Traditionalist Jews and certain Christians say the laws of Moses were given to Jews while the Bible’s seven “Noachide” laws early on in the Book of Genesis bind all people: Do not blaspheme against God, or turn from the one true God to worship idols, or kill innocent life, or commit adultery (customarily applied to other sexual sins), or steal, or eat flesh torn from a living animal (extended to any abuse of God’s creatures). Plus one positive commandment, to establish courts that execute impartial justice.
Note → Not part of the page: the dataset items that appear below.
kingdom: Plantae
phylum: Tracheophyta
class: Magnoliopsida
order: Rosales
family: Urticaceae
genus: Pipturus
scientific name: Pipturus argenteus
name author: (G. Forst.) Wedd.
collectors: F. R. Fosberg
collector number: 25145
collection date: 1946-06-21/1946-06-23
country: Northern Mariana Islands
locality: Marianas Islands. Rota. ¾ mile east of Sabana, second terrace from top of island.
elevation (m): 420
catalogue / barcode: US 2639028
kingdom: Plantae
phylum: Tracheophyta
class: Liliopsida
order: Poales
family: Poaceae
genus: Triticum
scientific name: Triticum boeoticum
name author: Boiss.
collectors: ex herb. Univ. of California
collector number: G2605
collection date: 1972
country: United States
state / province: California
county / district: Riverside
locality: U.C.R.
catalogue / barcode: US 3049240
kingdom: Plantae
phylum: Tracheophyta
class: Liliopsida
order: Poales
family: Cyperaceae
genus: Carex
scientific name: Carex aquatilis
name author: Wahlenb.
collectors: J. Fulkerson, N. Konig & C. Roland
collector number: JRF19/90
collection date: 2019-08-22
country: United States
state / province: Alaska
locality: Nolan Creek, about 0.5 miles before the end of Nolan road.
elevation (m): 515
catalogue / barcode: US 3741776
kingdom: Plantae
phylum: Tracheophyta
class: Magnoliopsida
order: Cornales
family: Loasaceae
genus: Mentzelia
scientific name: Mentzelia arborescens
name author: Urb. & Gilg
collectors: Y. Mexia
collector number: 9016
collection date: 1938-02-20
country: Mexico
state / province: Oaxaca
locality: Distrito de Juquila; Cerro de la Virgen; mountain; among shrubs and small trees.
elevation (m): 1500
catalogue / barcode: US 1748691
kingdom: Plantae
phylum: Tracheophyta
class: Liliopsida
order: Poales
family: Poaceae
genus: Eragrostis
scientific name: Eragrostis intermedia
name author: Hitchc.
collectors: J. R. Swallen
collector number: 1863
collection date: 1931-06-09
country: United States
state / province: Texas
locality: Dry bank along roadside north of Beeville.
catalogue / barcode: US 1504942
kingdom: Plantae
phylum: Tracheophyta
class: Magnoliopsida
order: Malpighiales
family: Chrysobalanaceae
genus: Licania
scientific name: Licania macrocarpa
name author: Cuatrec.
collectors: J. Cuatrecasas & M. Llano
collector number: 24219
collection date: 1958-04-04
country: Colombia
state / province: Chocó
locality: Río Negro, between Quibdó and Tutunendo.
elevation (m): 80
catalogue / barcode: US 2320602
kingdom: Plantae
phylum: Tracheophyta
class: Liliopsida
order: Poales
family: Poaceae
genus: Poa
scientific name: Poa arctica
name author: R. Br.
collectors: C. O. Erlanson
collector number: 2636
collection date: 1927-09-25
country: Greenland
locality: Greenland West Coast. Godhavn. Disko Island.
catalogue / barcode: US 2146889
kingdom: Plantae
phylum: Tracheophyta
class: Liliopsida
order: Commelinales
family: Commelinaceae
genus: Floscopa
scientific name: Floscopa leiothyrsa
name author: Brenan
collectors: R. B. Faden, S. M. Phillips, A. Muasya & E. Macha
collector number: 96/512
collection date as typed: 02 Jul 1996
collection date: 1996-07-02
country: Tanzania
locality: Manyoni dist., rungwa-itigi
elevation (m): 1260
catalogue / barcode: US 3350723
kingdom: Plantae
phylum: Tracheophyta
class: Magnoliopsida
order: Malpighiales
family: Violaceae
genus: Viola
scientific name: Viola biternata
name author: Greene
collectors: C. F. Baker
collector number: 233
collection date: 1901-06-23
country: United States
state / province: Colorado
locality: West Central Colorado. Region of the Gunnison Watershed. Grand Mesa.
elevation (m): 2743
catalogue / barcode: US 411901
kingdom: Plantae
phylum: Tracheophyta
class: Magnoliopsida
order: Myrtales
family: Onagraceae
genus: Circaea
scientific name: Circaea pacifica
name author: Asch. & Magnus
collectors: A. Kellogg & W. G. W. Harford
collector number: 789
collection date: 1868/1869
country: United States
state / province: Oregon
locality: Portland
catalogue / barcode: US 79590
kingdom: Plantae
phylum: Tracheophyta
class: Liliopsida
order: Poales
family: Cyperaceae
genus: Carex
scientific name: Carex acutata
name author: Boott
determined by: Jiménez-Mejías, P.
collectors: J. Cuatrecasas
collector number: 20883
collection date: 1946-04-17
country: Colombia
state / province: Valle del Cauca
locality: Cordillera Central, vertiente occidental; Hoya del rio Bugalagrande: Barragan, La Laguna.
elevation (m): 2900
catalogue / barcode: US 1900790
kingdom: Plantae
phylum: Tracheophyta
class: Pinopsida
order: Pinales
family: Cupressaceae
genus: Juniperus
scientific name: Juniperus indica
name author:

It’s possible the Stanley fuss will soon be overshadowed by a book due in February, “The Lost World of the Torah” (referring to the Bible’s first five books with all those laws). This book is written by the certifiably evangelical John H. Walton, Old Testament professor at Wheaton College in Illinois and formerly at the Moody Bible Institute, and his son J. Harvey Walton, a graduate student at St. Andrews University. The publisher is the certifiably evangelical InterVarsity Press.

Note these chapter titles: “We cannot gain moral knowledge or build a system of ethics based on reading the Torah in context and deriving principles from it.” “Torah cannot provide proof-texts for solving issues today.” “The ancient Israelites would not have understood the Torah as providing divine moral instruction.” “Taking the Torah seriously means understanding what it was written to say, not converting it into moral law.”

We can anticipate more lively Christian debate ahead regarding the Old Testament.